Here it is . . . in case you ever get that desperate.

Integrate: . $I \;=\;\int \sin7x\cos8x\,dx$

By parts: . $\begin{array}{cccccccc}u &=&\sin7x & & dv &=& \cos8x\,dx \\ du &=& 7\cos7x\,dx & & v&=&\frac{1}{8}sin8x \end{array}$

. . We have: . $I \;=\;\tfrac{1}{8}\sin7x\sin8x - \tfrac{7}{8}\!\!\int\sin8x\cos7x\,dx$

By parts: . $\begin{array}{cccccccc}u &=& \cos7x && dv &=& \sin8x\,dx \\
du &=& \text{-}7\sin7x\,dx & & v &=& \text{-}\frac{1}{8}\cos8x \end{array}$

. . We have: . $I \;=\;\tfrac{1}{8}\sin7x\sin9x - \tfrac{7}{8}\bigg[\text{-}\tfrac{1}{8}\cos7x\cos8x - \tfrac{7}{8}\int\!\!\sin7x\cos8x\,dx\bigg]$

$\text{Hence: }\;I \;=\;\tfrac{1}{8}\sin7x\sin8x + \tfrac{7}{64}\cos7x\cos8x + \tfrac{49}{64}\!\!\underbrace{\int\sin7x\cos8x\,dx }_{\text{This is }I}+C$

We have: . $I \;=\;\tfrac{1}{8}\sin7x\sin8x + \tfrac{7}{64}\cos7x\cos8x + \tfrac{49}{64}I + C$

. . Then: . $\tfrac{15}{64}I \;=\;\tfrac{1}{8}\sin7x\sin8x + \tfrac{7}{64}cos7x\cos8x + C$

. . Multiply by $\tfrac{64}{15}\!:\quad I \;=\;\tfrac{8}{15}\sin7x\sin8x + \tfrac{7}{15}\cos7x\cos8x + C$

Therefore: . $\int\sin7x\cos8x\,dx \;=\;\frac{8}{15}\sin7x\sin8x + \frac{7}{15}\cos7x\cos8x + C$

5. Thanks,

How do you know when to use integration by parts and when not to use it?

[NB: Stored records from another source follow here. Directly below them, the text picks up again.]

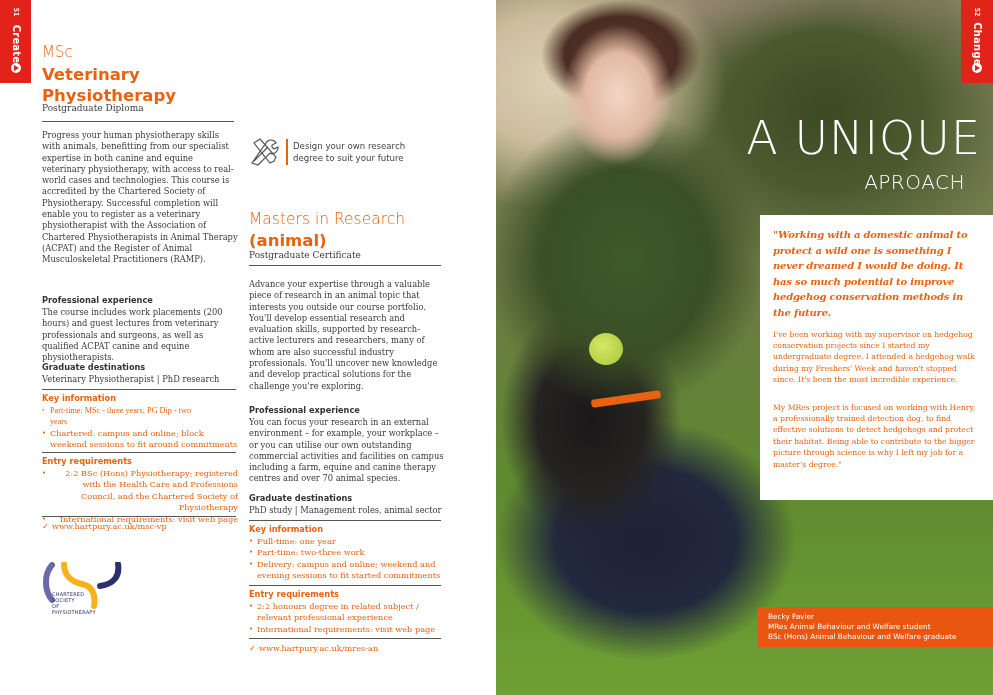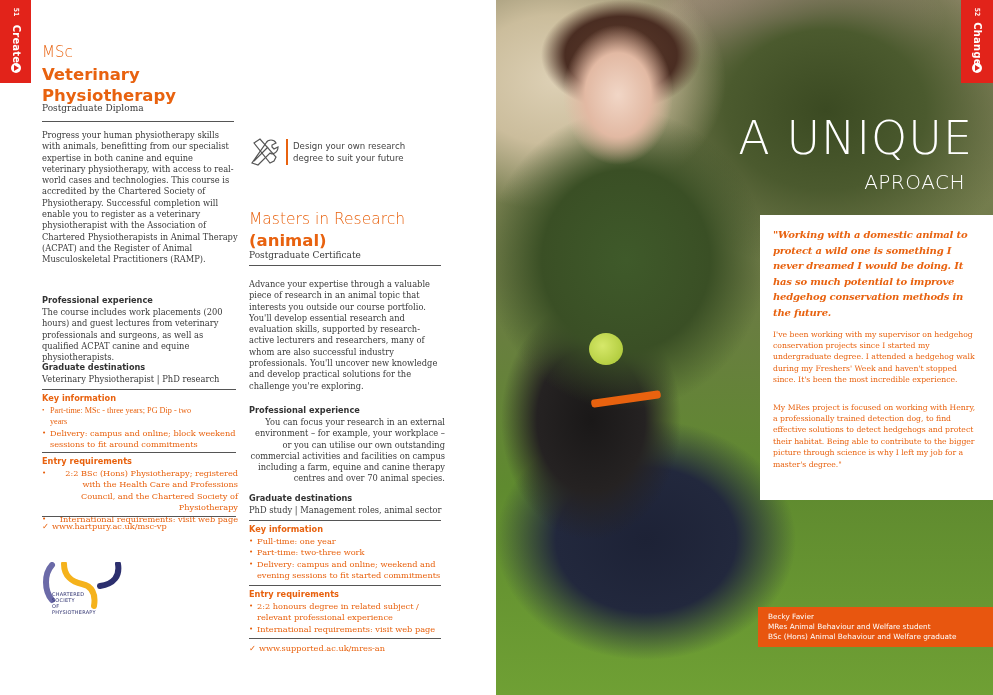--- a/index.html
+++ b/index.html
@@ -56,7 +56,7 @@
   .ball { position: absolute; left: 93px; top: 333px; width: 34px; height: 32px; border-radius: 50%; background: radial-gradient(circle at 40% 40%, #d6e86a, #a7c431); }
   .collar { position: absolute; left: 95px; top: 395px; width: 70px; height: 8px; background: #e8620f; transform: rotate(-8deg); border-radius: 3px; }
 
-  .headline { position: absolute; right: 20px; top: 113px; color: #fff; font-family: "DejaVu Sans", sans-serif; font-weight: 200; font-size: 46px; letter-spacing: 1px; line-height: 50px; text-align: right; }
+  .headline { position: absolute; right: 12px; top: 113px; color: #fff; font-family: "DejaVu Sans", sans-serif; font-weight: 200; font-size: 46px; letter-spacing: 1px; line-height: 50px; text-align: right; }
   .headline-sub { position: absolute; right: 28px; top: 170px; color: #fff; font-family: "DejaVu Sans", sans-serif; font-size: 20px; font-weight: 300; letter-spacing: 0.5px; }
 
   .quote-box { position: absolute; left: 264px; top: 215px; width: 233px; height: 285px; background: #fff; padding: 12px 12px 0 13px; }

I thought you always had to use it if you had a product of two functions =/

6. Originally Posted by Jones
Thanks,

How do you know when to use integration by parts and when not to use it?

I thought you always had to use it if you had a product of two functions =/
You use integration by parts if two situations hold...

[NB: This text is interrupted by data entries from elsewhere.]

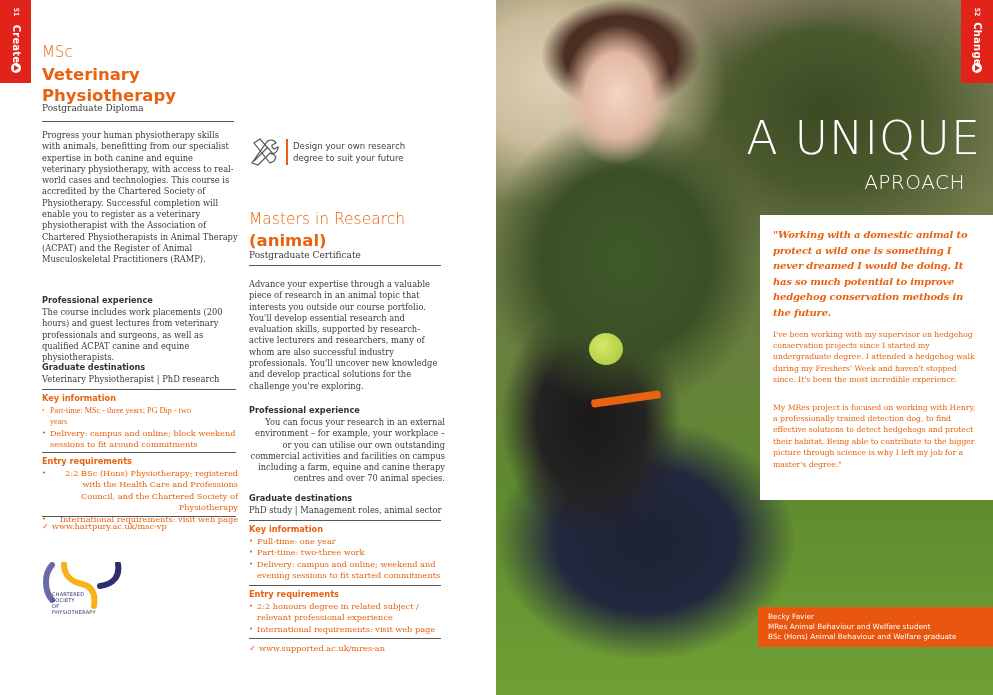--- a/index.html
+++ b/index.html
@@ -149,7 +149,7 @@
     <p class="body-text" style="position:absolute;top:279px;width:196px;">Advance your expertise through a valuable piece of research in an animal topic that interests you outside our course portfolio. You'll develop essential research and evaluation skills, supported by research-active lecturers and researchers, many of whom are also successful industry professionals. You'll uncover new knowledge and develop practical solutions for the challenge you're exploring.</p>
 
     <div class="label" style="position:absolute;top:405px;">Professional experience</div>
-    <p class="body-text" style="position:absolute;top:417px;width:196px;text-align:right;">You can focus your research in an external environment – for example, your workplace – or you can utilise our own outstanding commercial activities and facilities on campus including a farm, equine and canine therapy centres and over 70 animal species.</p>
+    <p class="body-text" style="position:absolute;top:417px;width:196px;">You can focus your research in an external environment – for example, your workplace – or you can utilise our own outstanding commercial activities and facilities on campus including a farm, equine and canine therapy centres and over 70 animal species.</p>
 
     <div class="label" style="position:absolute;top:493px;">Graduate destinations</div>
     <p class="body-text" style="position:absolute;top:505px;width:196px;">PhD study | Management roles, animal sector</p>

1. One of the functions in the product should be easy to differentiate and one should be easy to integrate.

2. By integrating and differentiating the correct functions, the new integral is reduced to something easier to integrate.